◆ EXERCISES ◆
**1)** According to the Galaxy display passage, what Absolute Colour Accuracy does the 'Basic' mode reach?
**2)** Please output the part of the Galaxy display passage that opens with the words containing "White point and" and closes with "smartphone or tablet.", copying it word for word.
**3)** Go on with the Galaxy display passage from the point where it stops.

With Diamond Sub-pixels, the blue sub-pixel (the least efficient) is the largest, while green (the most efficient) is the smallest. There is an alternating red and blue arrangement, leading to a 45° diagonal symmetry in the sub-pixel layout. This means that vertical, horizontal, and diagonal line segments and vectors can be drawn with reduced aliasing and artefacts.

As with other Galaxy phones, the Note 5 and S6 Edge+ have user-selectable screen modes. Most mobile devices only have a fixed factory setting. However, each of the Samsung screen modes has a different colour gamut, level of colour saturation and display calibration, based on user and application preferences. The modes are ‘Adaptive Display’, ‘AMOLED Photo’, ‘AMOLED Cinema’ and ‘Basic’ (which matches sRGB).

‘Adaptive Display’ is the default setting. By default, this mode covers 134% of the sRGB gamut – among the highest ever measured for a mobile device. ‘AMOLED Photo’ covers the Adobe RGB gamut. Soneira says that the calibration is ‘very accurate’ (which is rare on consumer devices). The Absolute Colour Accuracy is 1.6 JNCD (Just Noticeable Colour Difference), which is very high.

White point and colour gamut are very accurately calibrated to the sRGB gamut in ‘Basic’ mode, covering around 101% of the colour space. Absolute Colour Accuracy is 1.4 JNCD: the most colour-accurate display DisplayMate has ever measured for a smartphone or tablet.

◆ DATASET EXCERPTS ◆
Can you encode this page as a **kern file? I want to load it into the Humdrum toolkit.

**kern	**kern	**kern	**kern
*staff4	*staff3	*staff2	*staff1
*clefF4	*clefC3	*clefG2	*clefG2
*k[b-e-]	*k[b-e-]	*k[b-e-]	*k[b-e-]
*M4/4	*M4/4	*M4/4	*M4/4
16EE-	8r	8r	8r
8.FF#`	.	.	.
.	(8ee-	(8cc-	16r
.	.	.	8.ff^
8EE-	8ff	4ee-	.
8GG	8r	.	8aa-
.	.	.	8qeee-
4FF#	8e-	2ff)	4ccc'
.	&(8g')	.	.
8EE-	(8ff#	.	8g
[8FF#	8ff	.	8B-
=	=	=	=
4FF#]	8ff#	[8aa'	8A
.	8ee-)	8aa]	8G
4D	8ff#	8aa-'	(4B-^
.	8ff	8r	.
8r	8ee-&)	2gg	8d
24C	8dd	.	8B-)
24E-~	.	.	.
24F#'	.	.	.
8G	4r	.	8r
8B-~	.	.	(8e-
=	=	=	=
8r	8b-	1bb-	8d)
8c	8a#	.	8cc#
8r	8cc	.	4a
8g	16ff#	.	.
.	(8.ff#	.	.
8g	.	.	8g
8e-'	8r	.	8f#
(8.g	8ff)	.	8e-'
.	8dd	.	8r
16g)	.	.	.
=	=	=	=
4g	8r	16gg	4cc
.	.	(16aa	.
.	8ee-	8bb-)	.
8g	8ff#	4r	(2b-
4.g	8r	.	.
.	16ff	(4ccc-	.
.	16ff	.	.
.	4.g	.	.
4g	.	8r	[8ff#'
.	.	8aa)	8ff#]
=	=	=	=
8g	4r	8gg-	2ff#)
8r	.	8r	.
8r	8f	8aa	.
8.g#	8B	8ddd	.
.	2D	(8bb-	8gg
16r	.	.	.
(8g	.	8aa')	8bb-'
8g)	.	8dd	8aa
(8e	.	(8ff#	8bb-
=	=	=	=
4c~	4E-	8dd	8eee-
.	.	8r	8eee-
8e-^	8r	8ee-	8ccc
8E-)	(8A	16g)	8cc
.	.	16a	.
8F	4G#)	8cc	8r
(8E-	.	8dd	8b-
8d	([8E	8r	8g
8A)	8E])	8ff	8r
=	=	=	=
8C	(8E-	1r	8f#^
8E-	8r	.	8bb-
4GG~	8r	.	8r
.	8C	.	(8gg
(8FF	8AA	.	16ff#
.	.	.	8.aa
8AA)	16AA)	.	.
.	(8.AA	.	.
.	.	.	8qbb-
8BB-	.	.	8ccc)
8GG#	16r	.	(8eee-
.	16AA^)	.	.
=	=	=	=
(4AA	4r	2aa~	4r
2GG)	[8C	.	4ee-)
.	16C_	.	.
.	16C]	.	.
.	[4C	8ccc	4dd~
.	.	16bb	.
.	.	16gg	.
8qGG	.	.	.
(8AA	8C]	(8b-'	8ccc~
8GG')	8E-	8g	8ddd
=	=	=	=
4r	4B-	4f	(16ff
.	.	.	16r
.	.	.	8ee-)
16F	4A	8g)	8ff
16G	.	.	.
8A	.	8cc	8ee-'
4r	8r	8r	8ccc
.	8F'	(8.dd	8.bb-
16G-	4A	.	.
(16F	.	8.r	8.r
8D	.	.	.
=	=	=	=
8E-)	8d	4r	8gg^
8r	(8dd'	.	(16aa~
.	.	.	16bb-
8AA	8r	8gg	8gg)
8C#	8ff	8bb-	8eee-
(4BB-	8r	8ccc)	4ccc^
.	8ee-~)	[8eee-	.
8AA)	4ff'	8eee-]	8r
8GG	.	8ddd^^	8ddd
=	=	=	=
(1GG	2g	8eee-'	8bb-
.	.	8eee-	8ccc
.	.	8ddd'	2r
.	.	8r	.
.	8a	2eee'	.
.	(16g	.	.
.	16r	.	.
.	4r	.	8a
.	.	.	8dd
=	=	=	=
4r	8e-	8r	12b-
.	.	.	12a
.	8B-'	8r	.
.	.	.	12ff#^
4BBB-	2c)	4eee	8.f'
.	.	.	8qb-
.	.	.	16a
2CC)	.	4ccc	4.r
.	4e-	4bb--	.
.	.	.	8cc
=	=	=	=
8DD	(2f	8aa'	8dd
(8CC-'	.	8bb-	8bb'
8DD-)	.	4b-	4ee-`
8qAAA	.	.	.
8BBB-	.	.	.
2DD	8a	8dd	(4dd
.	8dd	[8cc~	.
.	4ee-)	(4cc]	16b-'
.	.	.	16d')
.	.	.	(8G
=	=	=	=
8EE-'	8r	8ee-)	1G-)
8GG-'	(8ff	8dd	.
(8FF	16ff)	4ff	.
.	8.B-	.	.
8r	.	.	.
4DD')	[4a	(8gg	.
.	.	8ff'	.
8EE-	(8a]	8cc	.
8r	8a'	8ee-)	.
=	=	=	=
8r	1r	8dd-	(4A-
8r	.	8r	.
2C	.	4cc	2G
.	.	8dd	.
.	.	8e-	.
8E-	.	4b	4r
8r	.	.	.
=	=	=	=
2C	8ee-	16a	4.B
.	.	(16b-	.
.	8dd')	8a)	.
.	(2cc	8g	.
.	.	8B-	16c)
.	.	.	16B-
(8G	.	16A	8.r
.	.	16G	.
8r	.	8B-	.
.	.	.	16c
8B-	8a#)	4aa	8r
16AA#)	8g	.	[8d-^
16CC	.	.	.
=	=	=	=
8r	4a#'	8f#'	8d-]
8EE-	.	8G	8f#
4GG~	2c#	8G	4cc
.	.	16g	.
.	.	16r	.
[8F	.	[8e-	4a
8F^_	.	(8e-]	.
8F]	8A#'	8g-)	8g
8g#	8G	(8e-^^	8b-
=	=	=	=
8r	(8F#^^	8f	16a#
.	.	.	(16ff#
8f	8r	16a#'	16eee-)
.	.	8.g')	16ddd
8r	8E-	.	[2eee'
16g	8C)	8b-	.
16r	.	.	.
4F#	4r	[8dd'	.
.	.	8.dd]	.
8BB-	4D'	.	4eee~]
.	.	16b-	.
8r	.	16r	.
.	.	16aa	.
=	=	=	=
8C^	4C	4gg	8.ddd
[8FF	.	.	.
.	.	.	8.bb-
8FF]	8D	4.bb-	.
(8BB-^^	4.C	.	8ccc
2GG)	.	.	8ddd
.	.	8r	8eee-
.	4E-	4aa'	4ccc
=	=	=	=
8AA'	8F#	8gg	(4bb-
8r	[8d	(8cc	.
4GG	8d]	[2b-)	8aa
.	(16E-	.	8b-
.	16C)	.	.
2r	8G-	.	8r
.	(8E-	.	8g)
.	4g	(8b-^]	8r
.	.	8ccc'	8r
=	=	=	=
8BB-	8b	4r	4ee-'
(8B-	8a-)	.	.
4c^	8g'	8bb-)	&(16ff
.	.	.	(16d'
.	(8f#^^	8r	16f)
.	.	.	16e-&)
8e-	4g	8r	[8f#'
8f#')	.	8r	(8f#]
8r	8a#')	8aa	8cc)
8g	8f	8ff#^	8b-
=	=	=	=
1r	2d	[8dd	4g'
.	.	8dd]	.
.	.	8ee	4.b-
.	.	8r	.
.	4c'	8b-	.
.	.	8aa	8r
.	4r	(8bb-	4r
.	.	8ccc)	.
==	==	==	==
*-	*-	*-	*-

◆ SOLVED PROBLEMS ◆
**1)** 1.4 JNCD

**2)**
White point and colour gamut are very accurately calibrated to the sRGB gamut in ‘Basic’ mode, covering around 101% of the colour space. Absolute Colour Accuracy is 1.4 JNCD: the most colour-accurate display DisplayMate has ever measured for a smartphone or tablet.

**3)**
Samsung Galaxy Note 5 Colour GamutsMobile displays, which are often used outdoors, require a combination of high brightness and low reflectance. The Note 5 has both. Typical brightness is 440 cd/m², higher than most consumer displays, and screen reflectance is 4.7% (very low). DisplayMate’s Contrast Rating for High Ambient Light quantitatively measures screen visibility and image contrast under bright ambient lighting – the higher the better. The Galaxy Note 5 has a measurement of 86 – 116, among the highest that DisplayMate has ever measured. Brightness can go even higher with automatic brightness turned on: up to 861 cd/m², raising the measurement to 183. Brightness can go as low as 2 cd/m².

As with every previous generation of its OLED displays, power efficiency has been improved in the Note 5 – it is 21% more efficient than the Note 4. Despite its higher brightness, the phone’s display actually uses less power than its predecessor. Viewing angle performance was also found to be very good, with around a 24% decrease in brightness at a 30° viewing angle (compared to 55% for an LCD display).

Galaxy S6 Edge+

As mentioned, the Galaxy S6 Edge+ is virtually identical to the Note 5, barring its curved display. It is also not supplied with Samsung’s S Pen stylus. Because the phone uses an OLED display, the pixels on the edge ‘screens’ can be turned on independently, which significantly lowers battery consumption.

A noteworthy point is that the performance of the Edge+’s display is now essentially the same as the traditional glass substrate-based Note 5.


‘In a span of just five years, OLED display technology is now challenging and even exceeding the performance of the best LCDs’. Soneira writes in his conclusions (for evidence that OLED is the wave of the future, see our news about LG’s massive investment in the technology – the company is distancing itself from LCD screens (LG Raises OLED Investment on Chinese LCD Progress) – TA).

OLEDs are now more power efficient than LCD displays when showing dark content (because most of the pixels are turned off), although LCD screens are more efficient for white content. The Note 5 is roughly 37% more power efficient than the iPhone 6+ for mixed content.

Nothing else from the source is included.